In this study, cytotoxic effects of T. tetragyna leaves and stem methanolic extracts were assessed. Leaves’ extract had strong cytotoxic action against both A-549 and HCT-116 cancer cells. Additionally, this extract’s apoptotic effect has been studied, which was not done with T. articulata in earlier studies. It was found that T. tetragyna extract induces a caspase-3 dependent apoptosis in A-549 cancer cell line. From apoptotic study’s results, it was observed that leaves’ extract caused G2/M phase arrest in A-549 cancer cells. Further GC-MS analysis of plant extract identified 16 phytochemical substances. Five bioactive compounds were identified and two of them were found to be significant; 2-methoxy-4-vinyl phenol and stigmast-5-en-3-ol, which are well-known for their anticancer properties.

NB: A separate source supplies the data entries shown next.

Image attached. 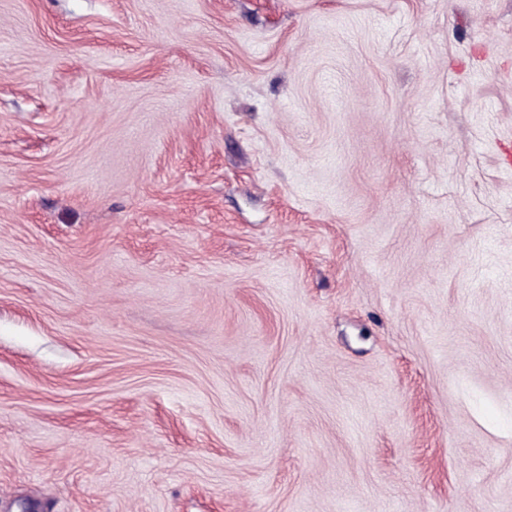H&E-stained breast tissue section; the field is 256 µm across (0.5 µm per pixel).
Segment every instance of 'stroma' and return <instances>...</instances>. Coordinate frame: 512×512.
<instances>
[{"label":"stroma","mask_w":512,"mask_h":512,"mask_svg":"<svg viewBox=\"0 0 512 512\" xmlns=\"http://www.w3.org/2000/svg\"><path fill=\"white\" fill-rule=\"evenodd\" d=\"M0 512H512V0H0Z\"/></svg>","instance_id":"35a3bbf8"}]
</instances>
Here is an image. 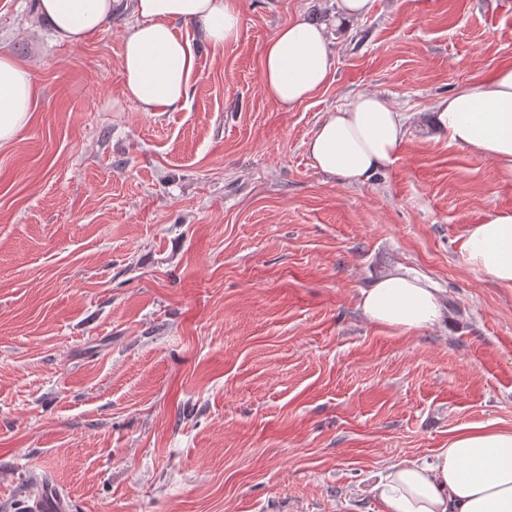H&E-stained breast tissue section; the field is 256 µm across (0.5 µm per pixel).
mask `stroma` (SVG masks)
<instances>
[{"label": "stroma", "mask_w": 512, "mask_h": 512, "mask_svg": "<svg viewBox=\"0 0 512 512\" xmlns=\"http://www.w3.org/2000/svg\"><path fill=\"white\" fill-rule=\"evenodd\" d=\"M240 36L193 26L181 107L144 112L120 73L131 10L81 45L33 0H0V53L37 106L0 149V512L44 486L66 512H379L390 463L464 426L512 428V289L465 261L470 225L512 210V175L450 144L448 94L512 64V0H239ZM325 25L334 72L282 111L266 41ZM374 92L408 117L365 184L305 151ZM405 267L444 322L400 334L356 297Z\"/></svg>", "instance_id": "stroma-1"}]
</instances>
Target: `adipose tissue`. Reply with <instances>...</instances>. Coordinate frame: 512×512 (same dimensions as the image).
Listing matches in <instances>:
<instances>
[{"label":"adipose tissue","mask_w":512,"mask_h":512,"mask_svg":"<svg viewBox=\"0 0 512 512\" xmlns=\"http://www.w3.org/2000/svg\"><path fill=\"white\" fill-rule=\"evenodd\" d=\"M123 0H36V12L57 40L81 44L98 34ZM138 17L123 38L126 93L145 112L177 109L196 73V58L177 23L197 26L221 46L240 34L238 0H134ZM335 66L324 26L298 17L276 30L262 55L265 95L288 110L313 97ZM36 78L27 63L0 55V148L30 121ZM437 124L450 143L491 159L512 174V66L460 88L437 107ZM405 117L376 93L356 96L331 112L306 142L324 173L353 183L370 181L392 164L405 138ZM466 263L512 288V211L471 225ZM357 307L372 324L411 333L441 324L446 310L438 288L398 268L361 289ZM380 512H512V429L469 425L429 457L389 465L370 488Z\"/></svg>","instance_id":"adipose-tissue-1"}]
</instances>
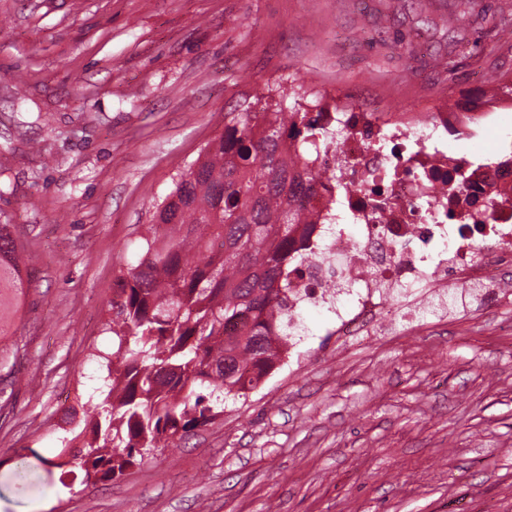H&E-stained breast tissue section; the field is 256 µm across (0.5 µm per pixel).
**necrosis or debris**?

The GC-MS analysis of T. aphylla leaf extract grown in Saudi Arabia did not identify either of them, despite the fact that our study’s T. Tetrgayna has a significant anticancer impact.

Furthermore, T. articulata extracts have never been subjected to GC-MS analysis in previous studies. Further confirmation of T. tetragyna’s anticancer effect was obtained by an in-silico analysis conducted against anticancer molecular targets, an approach not previously used in studies involving T. articulata extracts. GC-MS results encourage us to make more phytochemical characterization in further coming studies. The findings of our study makes T. tetragyna an attractive candidate drug for lung cancer treatment.